Development of lexical and grammatical competences in immigrant Swedish
Sweden has a growing number of immigrants, the need for courses and coursebooks in Swedish as a second language (L2) is increasing, as is the demand for standardized tests and qualifications. This project intends to study the development of lexical and grammatical competences in L2 learners of Swedish. We intend to perform the study through two corpora: coursebook texts and learner essays, both marked up for proficiency levels according to the Common European Framework of References (CEFR). The corpora will be processed by computational methods, after which the results will be analysed by linguists, lexicographers, grammarians, teachers and language assessors - both linguistically, and based on theory of teaching, to find ways of identifying minimal or central (need-to-know) vocabulary and grammar scopes, as well as peripheral (good-to-know) grammar and vocabulary at each level of proficiency as a way to support teachers, test-makers, assessor and learners.

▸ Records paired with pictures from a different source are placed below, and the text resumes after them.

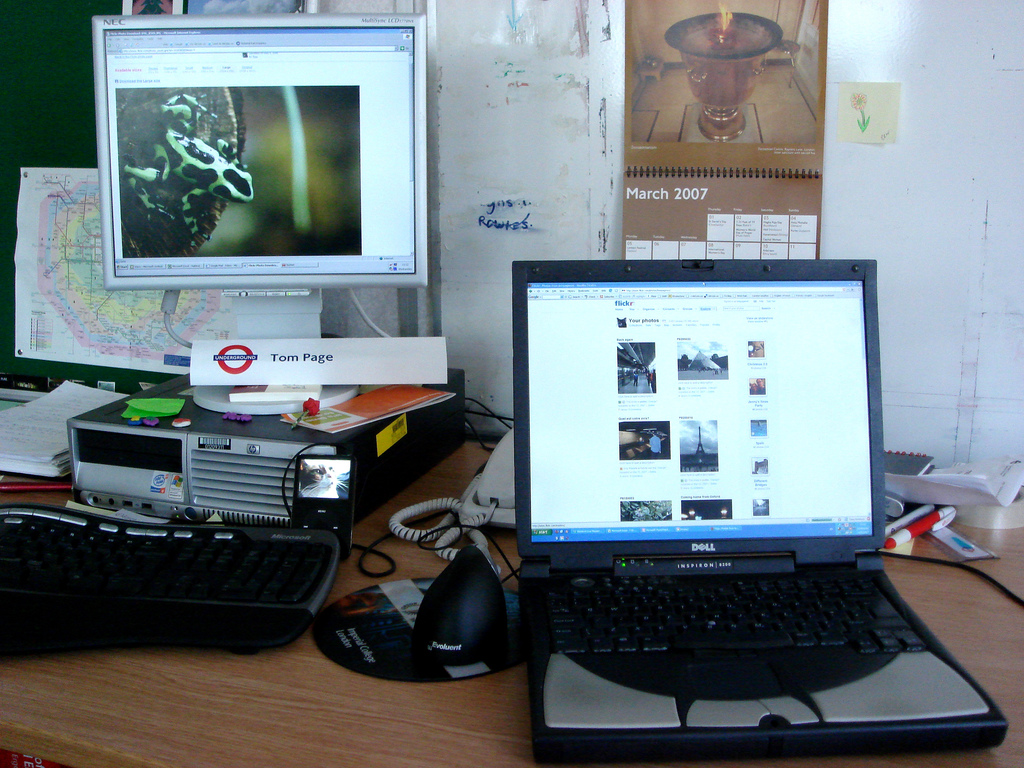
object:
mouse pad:
[312, 577, 529, 685]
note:
[477, 198, 534, 230]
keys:
[65, 544, 150, 592]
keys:
[605, 603, 668, 649]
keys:
[24, 541, 107, 587]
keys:
[792, 600, 850, 644]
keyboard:
[536, 565, 1009, 738]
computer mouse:
[410, 546, 512, 668]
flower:
[290, 397, 322, 431]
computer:
[0, 17, 430, 655]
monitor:
[509, 259, 892, 569]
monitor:
[88, 14, 427, 290]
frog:
[121, 93, 253, 249]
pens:
[882, 505, 959, 552]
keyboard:
[0, 503, 340, 650]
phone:
[388, 424, 516, 572]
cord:
[388, 490, 497, 560]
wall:
[0, 0, 1022, 497]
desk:
[0, 408, 1024, 768]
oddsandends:
[0, 467, 531, 683]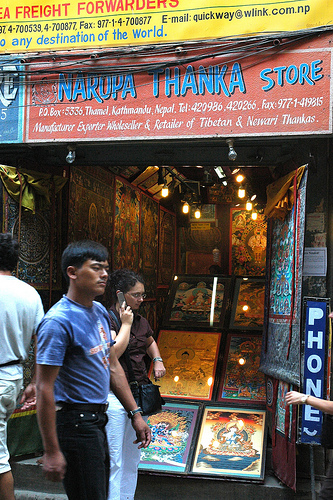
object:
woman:
[109, 268, 167, 500]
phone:
[117, 290, 127, 310]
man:
[33, 242, 153, 500]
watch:
[127, 406, 144, 419]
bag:
[141, 382, 162, 413]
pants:
[54, 401, 112, 499]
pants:
[105, 390, 142, 499]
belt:
[56, 401, 110, 412]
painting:
[148, 326, 219, 398]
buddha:
[172, 346, 195, 375]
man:
[0, 232, 44, 491]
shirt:
[0, 273, 46, 368]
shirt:
[34, 297, 117, 404]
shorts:
[0, 364, 24, 474]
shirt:
[109, 309, 153, 392]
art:
[139, 276, 272, 477]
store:
[0, 141, 331, 484]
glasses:
[124, 293, 146, 298]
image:
[89, 320, 112, 369]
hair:
[107, 268, 146, 292]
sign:
[22, 47, 328, 138]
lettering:
[57, 59, 323, 101]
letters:
[32, 95, 326, 133]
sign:
[303, 299, 325, 443]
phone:
[304, 307, 323, 422]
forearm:
[284, 390, 333, 413]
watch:
[302, 395, 311, 405]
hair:
[0, 232, 20, 273]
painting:
[192, 406, 267, 480]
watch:
[153, 356, 164, 362]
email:
[161, 5, 311, 23]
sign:
[0, 0, 331, 46]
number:
[178, 100, 257, 113]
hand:
[119, 300, 134, 325]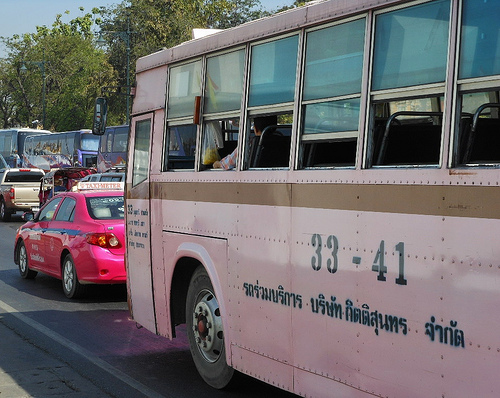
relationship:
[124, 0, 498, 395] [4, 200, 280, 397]
bus on a street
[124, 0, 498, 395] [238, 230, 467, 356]
bus has writing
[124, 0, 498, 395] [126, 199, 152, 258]
bus has writing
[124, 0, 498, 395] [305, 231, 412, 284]
bus has 33-41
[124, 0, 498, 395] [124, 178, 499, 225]
bus has gold stripe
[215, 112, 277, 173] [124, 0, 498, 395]
person in bus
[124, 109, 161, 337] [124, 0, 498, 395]
door on bus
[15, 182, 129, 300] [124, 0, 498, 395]
taxi in front of bus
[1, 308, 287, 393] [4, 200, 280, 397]
shadow on street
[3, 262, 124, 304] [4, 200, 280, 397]
shadow on street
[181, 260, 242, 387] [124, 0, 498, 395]
tire on bus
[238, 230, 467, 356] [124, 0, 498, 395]
writing on bus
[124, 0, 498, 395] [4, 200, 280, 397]
bus on street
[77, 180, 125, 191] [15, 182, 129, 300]
sign on taxi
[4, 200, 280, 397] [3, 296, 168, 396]
street has white line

The aim of this project is, thus, to provide an extensive description of what lexical and grammatical competence learners at each level possess, both receptively and productively, and explore the relation between the receptive and productive scopes. The project will result in a number of practical digital tools: online sites for browsing and downloading lexical and grammatical inventories, and a set of algorithms and tools that can be re-used on other corpora for extraction of similar type of resources.
Final report
The MAIN AIM of this project was to provide an extensive description of the lexical and grammatical competence learners at each level of proficiency possess, both receptively and productively. The aim has been successfully achieved NOT ONLY in the form of a long list of studies, experiments and publications, BUT ALSO - and maybe especially - in the form of a NOVEL TOOL Swedish L2 profile (https://spraakbanken.gu.se/larkalabb/svlp) that any interested user can access to explore Swedish L2 data in a user-friendly and transparent way. Swedish L2 profile provides an opportunity to build new insights and formulate data-driven hypotheses; to apply it to teaching, test item generation, course book writing, CALL-development (computer assisted language learning); and to use it for many other potential scenarios. In addition, the project has generated two UNIQUE RESOURCES for Swedish - a Morpheme Family and a Word Family resource - these are the first of their kind since they include not only morphological analysis of the words in relation to derivational morphemes and word formation patterns (e.g. compounding, derivation), but also link each morpheme (roots, prefixes, etc.) to the level of proficiency where they have been used in the data and to statistics of their usage. The Swedish L2 profile, openly available from April 2023, can be used by anyone, with a possibility to download filtered sets of data.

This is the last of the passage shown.